Crocodylomorphs are abundant in the Mussentuchit deposits, being represented largely by teeth. The largest known teeth have been referred to the Pholidosauridae; (Note: Given that these classifications are based solely upon teeth, they are unreliable. McDonald and colleagues elected to recognize these morphotypes as indeterminate neosuchians in 2017.) they are broad with rounded bases, and some of them bear longitudinal ridges. These large crocodilians would have been capable of preying upon at least juvenile Eolambia at the water's edge. The abundance of juvenile Eolambia specimens in the lakeside fossil material supports this hypothesis; larger Eolambia would have been invulnerable to crocodilians. Smaller crocodilian teeth are also present, with two distinct morphotypes: an ovoid form bearing ridges, which has been referred to two different species of Bernissartia; and a compressed, triangular form bearing heavy ornamentation, which has been attributed to the Atoposauridae. However, given the uniform small size of these teeth, and the co-occurrence of these morphotypes in some crocodilians, they may belong to the same species.

Larger Eolambia would have been vulnerable to the large neovenatorid theropod Siats, which was discovered by expeditions from the FMNH. A variety of smaller maniraptoran theropods are also present in the Mussentuchit, which would have functioned as scavengers; their remains include teeth attributed to the Dromaeosauridae, Paronychodon, and Richardoestesia. As for herbivorous dinosaurs, the nodosaurid Animantarx was discovered in Carol's Site, near the type specimen of Eolambia. Teeth belonging to more basal ornithopods have also been discovered, with similar teeth having been referred to the Pachycephalosauria or to toothed birds by Cifelli in 1999. More complete remains referred to two different ornithopods – an orodromine and a basal iguanodont – remain unpublished. A giant oviraptorosaur has also been discovered, alongside teeth from ceratopsians and sauropods.

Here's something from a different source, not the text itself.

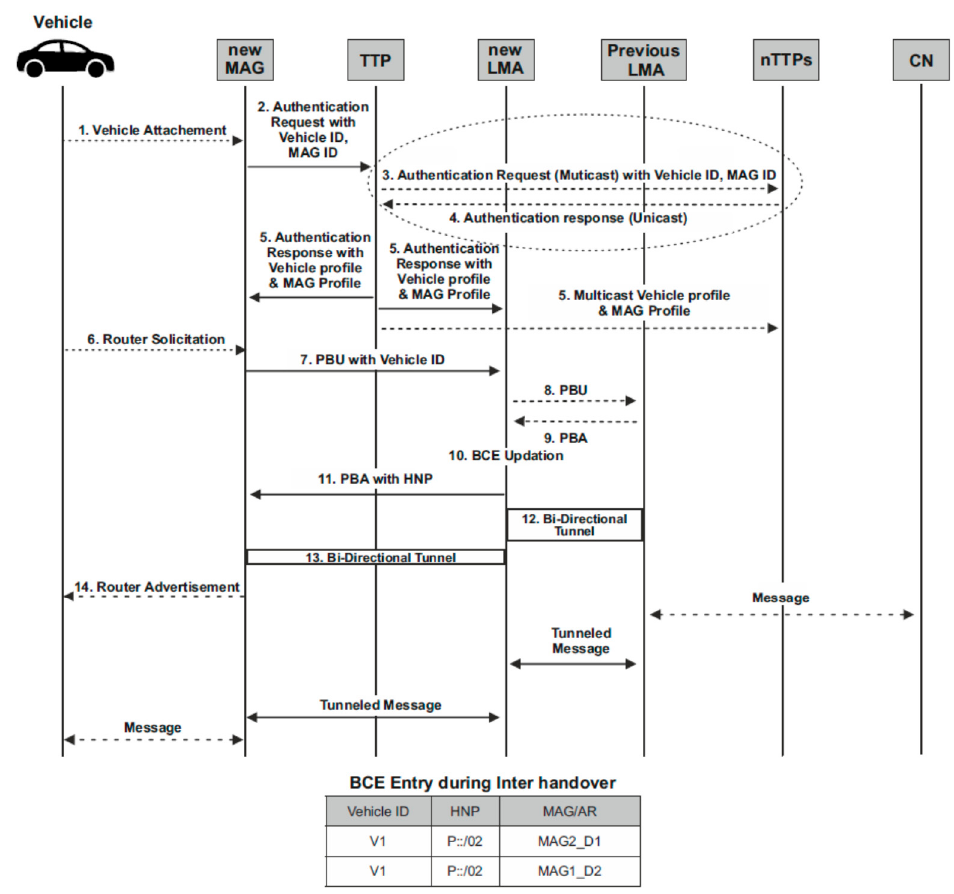
Figure 5. Sequence diagram for inter-domain handover for a vehicle in the PMIPv6 domain.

Fish, which may have been preyed upon by smaller crocodilians, are represented by teeth and scales. They include a myliobatiform ray referred to the genus Baibisha; an indeterminate member of the Neopterygii; a semionotid referred to the genus Lepidotes; a gar related to Atractosteus; a pycnodontid referred to the genus Stephanodus; and an indeterminate bowfin. Indeterminate caudatans (salamanders) and mammals are also present. As for plants, pollen samples indicate a tiered forest surrounding the lakes of the Mussentuchit, containing a canopy of tree ferns, araucarias, and conifers, accompanying an undergrowth of ferns, small gymnosperms, and flowering plants. Algae would also have been present in the waters of the lakes. These plants would have provided an abundant source of food for Eolambia.

===Paleobiogeography===
Kirkland, Cifelli, and colleagues noted that the fauna of the Mussentuchit – iguanodonts, pachycephalosaurs, and ceratopsians – bears strong similarities to contemporary Asian faunas. They proposed that Eolambia was part of an influx of Asian dinosaurs into North America during the Cenomanian, which supplanted the earlier low-diversity native fauna. This hypothesis is supported by the close relationship between Eolambia and either Probactrosaurus or Fukuisaurus, which have respectively been recovered by the phylogenies of Head and Sues & Averianov.

However, the results of Horner and colleagues, Prieto-Márquez, and McDonald and colleagues, which consider the North American Protohadros to be the closest relative of Eolambia, contradict this hypothesis. This alternative interpretation suggests that the common ancestor of Eolambia, Protohadros, and more derived hadrosauroids was not exclusively Asian, but instead distributed across Asia and North America. McDonald and colleagues further suggested that Eolambia and Protohadros represent a localized group of hadrosauroids endemic to North America, much like other groups of styracosternans throughout the Cretaceous. Such contemporary groups included a central Asian group of Shuangmiaosaurus, Zhanghenglong, and Plesiohadros.